EXCERPTED TEXT -
%%

Meningothelial cells (MECs) are the cellular components of the meninges enveloping the brain. Although MECs are not fully understood, several functions of these cells have been described. The presence of desmosomes and tight junctions between MECs hints towards a barrier function protecting the brain. In addition, MECs perform endocytosis and, by the secretion of cytokines, are involved in immunological processes in the brain. However, little is known about the influence of pathological conditions on MEC function; e.g., during diseases associated with elevated intracranial pressure, hypoxia or increased oxidative stress.
We studied the effect of elevated pressure, hypoxia, and oxidative stress on immortalized human as well as primary porcine MECs. We used MTS (3-(4,5-dimethylthiazol-2-yl)-5-(3-carboxymethoxyphenyl)-2-(4-sulfophenyl)-2H-tetrazolium) bioreduction assays to assess the proliferation of MECs in response to treatment and compared to untreated control cells. To assess endocytotic activity, the uptake of fluorescently labeled latex beads was analyzed by fluorescence microscopy.
We found that exposure of MECs to elevated pressure caused significant cellular proliferation and a dramatic decrease in endocytotic activity. In addition, mild oxidative stress severely inhibited endocytosis.
Elevated pressure and oxidative stress impact MEC physiology and might therefore influence the microenvironment of the subarachnoid space and thus the cerebrospinal fluid within this compartment with potential negative impact on neuronal function.

%%

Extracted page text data
%%

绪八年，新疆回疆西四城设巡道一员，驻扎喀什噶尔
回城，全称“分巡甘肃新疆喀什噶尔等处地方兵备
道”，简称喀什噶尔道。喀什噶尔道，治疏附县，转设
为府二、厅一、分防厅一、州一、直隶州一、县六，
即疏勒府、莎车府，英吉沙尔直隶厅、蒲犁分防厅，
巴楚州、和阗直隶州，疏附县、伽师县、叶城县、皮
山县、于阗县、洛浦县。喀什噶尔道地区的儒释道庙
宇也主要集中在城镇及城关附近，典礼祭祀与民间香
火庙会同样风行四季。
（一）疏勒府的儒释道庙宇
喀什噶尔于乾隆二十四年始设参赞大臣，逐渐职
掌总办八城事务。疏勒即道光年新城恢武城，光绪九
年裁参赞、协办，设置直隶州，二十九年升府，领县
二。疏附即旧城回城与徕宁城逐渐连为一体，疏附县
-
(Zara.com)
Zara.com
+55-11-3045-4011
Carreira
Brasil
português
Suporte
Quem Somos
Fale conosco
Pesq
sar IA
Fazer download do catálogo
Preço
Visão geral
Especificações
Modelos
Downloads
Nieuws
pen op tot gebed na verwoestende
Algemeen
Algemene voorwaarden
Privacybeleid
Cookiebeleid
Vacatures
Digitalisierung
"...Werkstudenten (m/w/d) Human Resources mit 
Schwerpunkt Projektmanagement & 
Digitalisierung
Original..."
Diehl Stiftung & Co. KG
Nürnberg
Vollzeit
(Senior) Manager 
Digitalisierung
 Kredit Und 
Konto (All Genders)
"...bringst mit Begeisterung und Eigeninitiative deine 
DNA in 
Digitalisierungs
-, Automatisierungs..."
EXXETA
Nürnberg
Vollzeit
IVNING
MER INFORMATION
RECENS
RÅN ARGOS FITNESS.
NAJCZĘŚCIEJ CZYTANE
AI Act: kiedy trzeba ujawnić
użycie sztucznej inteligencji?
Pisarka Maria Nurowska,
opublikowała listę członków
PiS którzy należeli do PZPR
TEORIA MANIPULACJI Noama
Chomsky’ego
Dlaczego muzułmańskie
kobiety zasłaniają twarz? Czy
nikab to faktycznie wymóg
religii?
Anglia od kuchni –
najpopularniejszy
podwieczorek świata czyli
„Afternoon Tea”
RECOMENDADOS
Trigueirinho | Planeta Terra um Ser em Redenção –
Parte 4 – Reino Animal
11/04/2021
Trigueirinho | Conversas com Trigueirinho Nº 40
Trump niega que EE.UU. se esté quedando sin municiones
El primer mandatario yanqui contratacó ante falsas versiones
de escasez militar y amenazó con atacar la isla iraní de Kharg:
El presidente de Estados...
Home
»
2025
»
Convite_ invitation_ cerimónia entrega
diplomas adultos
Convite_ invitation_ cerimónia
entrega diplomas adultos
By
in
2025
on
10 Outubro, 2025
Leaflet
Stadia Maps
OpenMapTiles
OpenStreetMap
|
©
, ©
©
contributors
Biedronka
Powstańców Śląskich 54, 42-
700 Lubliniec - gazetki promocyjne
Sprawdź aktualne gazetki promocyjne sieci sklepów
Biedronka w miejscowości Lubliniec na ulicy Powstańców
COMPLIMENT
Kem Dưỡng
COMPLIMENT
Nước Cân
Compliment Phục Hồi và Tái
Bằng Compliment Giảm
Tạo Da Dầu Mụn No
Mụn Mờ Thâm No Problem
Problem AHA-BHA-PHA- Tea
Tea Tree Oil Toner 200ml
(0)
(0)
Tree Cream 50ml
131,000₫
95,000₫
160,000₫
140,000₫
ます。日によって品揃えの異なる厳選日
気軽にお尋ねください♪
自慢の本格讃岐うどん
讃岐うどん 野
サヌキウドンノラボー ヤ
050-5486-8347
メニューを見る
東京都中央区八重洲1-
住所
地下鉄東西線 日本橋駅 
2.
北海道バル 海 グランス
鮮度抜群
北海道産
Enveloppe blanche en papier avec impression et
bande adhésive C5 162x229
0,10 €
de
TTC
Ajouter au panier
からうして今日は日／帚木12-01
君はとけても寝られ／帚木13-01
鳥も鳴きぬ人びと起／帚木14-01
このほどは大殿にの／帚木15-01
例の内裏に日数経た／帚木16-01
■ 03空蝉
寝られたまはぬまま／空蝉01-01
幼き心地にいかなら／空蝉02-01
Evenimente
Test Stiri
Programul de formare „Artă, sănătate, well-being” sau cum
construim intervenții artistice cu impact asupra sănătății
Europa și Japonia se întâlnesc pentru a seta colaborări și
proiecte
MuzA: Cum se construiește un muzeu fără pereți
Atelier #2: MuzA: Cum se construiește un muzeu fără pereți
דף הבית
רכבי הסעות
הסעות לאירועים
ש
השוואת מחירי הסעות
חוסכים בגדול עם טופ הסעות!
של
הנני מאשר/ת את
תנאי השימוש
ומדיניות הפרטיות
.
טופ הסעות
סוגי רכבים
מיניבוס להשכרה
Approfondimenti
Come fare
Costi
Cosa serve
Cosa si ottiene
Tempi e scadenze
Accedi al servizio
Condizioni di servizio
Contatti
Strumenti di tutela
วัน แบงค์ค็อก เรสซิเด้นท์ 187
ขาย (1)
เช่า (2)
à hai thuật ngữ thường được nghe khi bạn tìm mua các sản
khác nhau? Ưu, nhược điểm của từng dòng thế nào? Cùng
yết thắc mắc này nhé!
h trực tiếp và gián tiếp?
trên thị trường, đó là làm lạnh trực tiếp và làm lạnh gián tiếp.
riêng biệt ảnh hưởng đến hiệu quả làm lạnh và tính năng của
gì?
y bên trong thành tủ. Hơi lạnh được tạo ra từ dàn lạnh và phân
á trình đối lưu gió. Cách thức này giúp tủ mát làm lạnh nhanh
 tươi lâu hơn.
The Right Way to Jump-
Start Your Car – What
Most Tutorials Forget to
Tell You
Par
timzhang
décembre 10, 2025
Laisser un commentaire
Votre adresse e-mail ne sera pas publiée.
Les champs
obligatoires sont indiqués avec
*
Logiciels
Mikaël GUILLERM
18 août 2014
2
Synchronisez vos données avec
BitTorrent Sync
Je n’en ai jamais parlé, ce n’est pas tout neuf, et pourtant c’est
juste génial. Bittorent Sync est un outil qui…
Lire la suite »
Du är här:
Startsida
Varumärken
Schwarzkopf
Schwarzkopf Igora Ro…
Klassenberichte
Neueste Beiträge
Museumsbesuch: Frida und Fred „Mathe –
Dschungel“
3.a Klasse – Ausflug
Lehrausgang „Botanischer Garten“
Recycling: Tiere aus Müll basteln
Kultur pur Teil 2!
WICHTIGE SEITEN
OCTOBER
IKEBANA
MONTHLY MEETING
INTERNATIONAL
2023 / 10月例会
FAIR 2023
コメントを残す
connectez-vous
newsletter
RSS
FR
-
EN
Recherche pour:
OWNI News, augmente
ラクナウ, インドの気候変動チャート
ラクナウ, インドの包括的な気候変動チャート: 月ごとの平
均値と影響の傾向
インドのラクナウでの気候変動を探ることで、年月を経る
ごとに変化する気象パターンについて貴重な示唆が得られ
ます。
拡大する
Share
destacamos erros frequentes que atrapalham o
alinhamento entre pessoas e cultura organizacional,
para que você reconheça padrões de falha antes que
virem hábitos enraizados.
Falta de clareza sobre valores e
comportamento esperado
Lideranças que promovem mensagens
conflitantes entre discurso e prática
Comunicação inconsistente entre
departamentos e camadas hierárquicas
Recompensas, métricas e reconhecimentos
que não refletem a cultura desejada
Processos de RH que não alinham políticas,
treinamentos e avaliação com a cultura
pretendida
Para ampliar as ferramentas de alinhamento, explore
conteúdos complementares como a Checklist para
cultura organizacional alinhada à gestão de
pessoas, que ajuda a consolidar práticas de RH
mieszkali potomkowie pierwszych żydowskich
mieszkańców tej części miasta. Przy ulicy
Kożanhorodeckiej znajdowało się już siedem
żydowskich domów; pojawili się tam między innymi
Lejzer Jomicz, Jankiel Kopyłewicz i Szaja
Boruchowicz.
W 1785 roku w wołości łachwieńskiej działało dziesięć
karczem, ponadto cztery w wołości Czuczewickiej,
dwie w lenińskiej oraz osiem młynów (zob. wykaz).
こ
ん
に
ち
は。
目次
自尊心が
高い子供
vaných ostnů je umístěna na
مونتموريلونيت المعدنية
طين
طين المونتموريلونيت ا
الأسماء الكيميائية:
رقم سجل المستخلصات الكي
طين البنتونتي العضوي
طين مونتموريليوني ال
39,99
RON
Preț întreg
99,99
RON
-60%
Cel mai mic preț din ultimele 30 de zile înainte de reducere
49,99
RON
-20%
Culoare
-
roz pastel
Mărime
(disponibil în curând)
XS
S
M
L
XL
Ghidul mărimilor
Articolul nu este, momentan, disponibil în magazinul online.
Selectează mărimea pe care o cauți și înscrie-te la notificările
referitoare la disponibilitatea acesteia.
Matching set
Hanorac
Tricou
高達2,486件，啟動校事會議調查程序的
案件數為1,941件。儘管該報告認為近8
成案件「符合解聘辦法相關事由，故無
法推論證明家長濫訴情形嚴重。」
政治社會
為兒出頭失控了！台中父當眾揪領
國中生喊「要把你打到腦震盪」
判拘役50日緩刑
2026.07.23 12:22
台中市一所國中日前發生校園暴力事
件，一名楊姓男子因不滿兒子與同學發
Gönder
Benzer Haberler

%%

ASSIGNED TASK 1 -
Answer these questions from the meningothelial cell abstract:
(a) What between MECs hints toward a barrier function protecting the brain?
(b) What method was used to assess the proliferation of MECs?
(c) What effect did mild oxidative stress have on endocytosis?
ASSIGNED TASK 2 - Quote the meningothelial cell abstract, starting with "We studied the" and going on through "by fluorescence microscopy.".
ASSIGNED TASK 3 -
For each statement, say whether the meningothelial cell abstract agrees, and quote the words that decide it:
(a) The study used primary human MECs.
(b) Endocytotic activity was assessed through the uptake of fluorescently labeled latex beads.
(c) Exposure to elevated pressure reduced cellular proliferation.
The extracted page text data stands apart from the meningothelial cell abstract.

EXERCISE RESPONSE 1 -
(a) The presence of desmosomes and tight junctions.
(b) MTS bioreduction assays.
(c) It severely inhibited endocytosis.

EXERCISE RESPONSE 2 -
We studied the effect of elevated pressure, hypoxia, and oxidative stress on immortalized human as well as primary porcine MECs. We used MTS (3-(4,5-dimethylthiazol-2-yl)-5-(3-carboxymethoxyphenyl)-2-(4-sulfophenyl)-2H-tetrazolium) bioreduction assays to assess the proliferation of MECs in response to treatment and compared to untreated control cells. To assess endocytotic activity, the uptake of fluorescently labeled latex beads was analyzed by fluorescence microscopy.

EXERCISE RESPONSE 3 -
(a) No: "immortalized human as well as primary porcine MECs"
(b) Yes: "the uptake of fluorescently labeled latex beads was analyzed by fluorescence microscopy"
(c) No: "exposure of MECs to elevated pressure caused significant cellular proliferation"